DATASET
******************************

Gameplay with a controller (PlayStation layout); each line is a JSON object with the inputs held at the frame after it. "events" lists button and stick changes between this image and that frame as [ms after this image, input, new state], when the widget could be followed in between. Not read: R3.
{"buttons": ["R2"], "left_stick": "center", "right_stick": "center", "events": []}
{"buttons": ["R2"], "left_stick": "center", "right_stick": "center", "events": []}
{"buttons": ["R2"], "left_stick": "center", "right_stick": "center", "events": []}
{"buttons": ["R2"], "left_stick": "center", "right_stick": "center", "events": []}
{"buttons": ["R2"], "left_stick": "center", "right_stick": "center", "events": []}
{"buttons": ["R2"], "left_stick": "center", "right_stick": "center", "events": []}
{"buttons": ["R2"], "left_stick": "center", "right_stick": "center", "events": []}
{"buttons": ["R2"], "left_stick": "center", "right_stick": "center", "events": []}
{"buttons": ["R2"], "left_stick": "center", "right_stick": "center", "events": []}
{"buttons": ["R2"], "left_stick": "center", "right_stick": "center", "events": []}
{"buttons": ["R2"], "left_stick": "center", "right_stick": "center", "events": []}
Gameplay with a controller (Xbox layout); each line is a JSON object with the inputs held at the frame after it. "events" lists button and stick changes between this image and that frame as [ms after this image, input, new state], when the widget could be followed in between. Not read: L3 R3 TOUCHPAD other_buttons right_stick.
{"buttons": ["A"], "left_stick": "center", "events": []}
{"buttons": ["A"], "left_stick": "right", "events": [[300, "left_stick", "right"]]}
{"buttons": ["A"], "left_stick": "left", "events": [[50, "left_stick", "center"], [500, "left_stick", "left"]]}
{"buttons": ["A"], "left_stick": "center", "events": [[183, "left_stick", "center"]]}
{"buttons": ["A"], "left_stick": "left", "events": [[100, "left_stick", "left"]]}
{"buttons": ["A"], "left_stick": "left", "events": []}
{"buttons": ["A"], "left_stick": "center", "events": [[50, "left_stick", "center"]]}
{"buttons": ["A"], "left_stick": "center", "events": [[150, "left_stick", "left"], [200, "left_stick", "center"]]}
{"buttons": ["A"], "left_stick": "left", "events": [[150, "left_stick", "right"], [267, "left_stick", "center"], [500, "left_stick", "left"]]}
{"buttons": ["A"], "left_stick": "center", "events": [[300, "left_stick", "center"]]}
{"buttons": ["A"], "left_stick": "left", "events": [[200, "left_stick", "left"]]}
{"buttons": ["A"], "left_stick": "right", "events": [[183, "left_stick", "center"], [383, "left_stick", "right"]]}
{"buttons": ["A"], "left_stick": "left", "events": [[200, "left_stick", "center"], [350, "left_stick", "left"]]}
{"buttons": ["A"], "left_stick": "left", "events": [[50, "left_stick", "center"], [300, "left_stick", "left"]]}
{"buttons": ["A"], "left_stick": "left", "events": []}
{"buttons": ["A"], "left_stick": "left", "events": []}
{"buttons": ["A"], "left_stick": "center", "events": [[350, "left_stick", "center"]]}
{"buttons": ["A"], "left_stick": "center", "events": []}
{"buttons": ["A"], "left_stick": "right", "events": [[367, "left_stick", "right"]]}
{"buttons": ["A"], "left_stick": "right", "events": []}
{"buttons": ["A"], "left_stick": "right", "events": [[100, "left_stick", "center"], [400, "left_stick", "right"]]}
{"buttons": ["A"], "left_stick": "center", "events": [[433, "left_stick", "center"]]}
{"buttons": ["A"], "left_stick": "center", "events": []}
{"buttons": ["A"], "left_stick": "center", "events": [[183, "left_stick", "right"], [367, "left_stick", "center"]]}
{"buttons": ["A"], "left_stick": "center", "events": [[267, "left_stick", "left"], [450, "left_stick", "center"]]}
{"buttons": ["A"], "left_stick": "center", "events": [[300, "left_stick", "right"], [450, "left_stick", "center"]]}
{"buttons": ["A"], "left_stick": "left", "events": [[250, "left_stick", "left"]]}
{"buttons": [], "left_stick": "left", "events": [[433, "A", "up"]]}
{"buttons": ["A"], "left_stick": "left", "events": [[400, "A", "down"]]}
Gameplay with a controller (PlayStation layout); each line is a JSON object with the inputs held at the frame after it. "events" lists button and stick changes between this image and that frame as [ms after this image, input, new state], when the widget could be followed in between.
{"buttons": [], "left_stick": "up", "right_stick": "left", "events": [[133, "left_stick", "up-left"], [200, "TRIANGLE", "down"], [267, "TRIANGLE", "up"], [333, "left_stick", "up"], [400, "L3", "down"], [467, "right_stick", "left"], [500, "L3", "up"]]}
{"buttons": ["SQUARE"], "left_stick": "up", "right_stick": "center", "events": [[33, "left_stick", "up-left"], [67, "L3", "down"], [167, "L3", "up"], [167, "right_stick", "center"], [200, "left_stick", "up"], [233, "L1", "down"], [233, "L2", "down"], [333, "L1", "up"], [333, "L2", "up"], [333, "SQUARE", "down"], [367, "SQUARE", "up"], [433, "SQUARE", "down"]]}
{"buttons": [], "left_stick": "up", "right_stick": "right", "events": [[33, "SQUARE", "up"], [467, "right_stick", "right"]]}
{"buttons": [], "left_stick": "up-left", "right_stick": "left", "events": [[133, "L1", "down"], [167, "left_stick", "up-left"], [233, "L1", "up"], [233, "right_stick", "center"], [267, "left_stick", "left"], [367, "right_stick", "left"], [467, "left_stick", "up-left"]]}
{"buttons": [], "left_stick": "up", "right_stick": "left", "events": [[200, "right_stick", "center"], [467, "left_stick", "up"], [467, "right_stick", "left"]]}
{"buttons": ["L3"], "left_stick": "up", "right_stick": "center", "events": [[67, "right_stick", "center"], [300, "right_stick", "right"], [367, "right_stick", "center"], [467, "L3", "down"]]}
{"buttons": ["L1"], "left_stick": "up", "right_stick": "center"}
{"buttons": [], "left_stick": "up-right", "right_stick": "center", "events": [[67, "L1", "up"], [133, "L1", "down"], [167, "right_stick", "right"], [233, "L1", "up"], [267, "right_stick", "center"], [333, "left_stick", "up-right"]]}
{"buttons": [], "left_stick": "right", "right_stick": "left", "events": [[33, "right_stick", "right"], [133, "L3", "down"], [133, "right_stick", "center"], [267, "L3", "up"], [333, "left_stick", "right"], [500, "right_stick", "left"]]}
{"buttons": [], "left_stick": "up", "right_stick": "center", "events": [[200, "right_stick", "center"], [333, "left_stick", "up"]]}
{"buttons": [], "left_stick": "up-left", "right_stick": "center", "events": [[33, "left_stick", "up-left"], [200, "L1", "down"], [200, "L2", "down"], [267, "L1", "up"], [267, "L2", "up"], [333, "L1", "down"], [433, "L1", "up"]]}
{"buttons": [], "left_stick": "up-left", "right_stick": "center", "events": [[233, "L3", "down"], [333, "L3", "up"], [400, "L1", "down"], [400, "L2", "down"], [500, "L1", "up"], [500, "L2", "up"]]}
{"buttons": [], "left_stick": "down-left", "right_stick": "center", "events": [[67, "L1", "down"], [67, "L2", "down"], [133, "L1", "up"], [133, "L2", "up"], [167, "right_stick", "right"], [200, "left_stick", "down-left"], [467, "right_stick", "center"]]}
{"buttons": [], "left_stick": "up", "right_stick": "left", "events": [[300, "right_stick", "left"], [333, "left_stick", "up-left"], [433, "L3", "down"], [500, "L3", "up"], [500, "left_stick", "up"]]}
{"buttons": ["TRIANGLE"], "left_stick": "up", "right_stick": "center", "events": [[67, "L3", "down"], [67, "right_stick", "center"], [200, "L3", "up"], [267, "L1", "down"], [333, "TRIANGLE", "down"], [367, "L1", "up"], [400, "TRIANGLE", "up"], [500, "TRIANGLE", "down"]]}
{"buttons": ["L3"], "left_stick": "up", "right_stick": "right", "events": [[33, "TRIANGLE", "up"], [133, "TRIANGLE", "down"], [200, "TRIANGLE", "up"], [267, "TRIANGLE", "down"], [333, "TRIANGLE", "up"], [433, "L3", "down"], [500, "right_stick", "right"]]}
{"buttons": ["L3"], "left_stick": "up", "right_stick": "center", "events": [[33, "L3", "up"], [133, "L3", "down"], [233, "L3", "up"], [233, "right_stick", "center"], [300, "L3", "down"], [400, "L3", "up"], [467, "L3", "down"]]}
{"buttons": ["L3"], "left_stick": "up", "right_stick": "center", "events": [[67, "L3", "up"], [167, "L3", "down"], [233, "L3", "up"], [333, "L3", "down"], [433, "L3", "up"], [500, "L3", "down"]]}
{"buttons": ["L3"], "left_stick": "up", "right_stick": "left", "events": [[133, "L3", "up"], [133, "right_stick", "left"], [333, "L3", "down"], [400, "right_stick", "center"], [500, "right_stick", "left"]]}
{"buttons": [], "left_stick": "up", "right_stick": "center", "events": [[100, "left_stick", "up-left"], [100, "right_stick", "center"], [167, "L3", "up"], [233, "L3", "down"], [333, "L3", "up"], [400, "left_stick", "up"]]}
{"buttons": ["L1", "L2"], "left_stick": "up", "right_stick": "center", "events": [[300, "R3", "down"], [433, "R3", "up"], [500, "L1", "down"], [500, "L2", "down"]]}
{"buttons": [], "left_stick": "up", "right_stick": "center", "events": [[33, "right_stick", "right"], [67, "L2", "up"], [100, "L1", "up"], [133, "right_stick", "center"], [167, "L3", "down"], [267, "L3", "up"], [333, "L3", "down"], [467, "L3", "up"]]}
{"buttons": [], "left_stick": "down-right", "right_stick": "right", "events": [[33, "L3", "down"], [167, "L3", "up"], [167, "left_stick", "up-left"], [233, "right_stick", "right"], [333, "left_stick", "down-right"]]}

******************************

EXERCISE PROMPT
I need every line of the material that includes "PlayStation", so please copy them out.

ANSWER TO THIS TASK
Gameplay with a controller (PlayStation layout); each line is a JSON object with the inputs held at the frame after it. "events" lists button and stick changes between this image and that frame as [ms after this image, input, new state], when the widget could be followed in between. Not read: R3.
Gameplay with a controller (PlayStation layout); each line is a JSON object with the inputs held at the frame after it. "events" lists button and stick changes between this image and that frame as [ms after this image, input, new state], when the widget could be followed in between.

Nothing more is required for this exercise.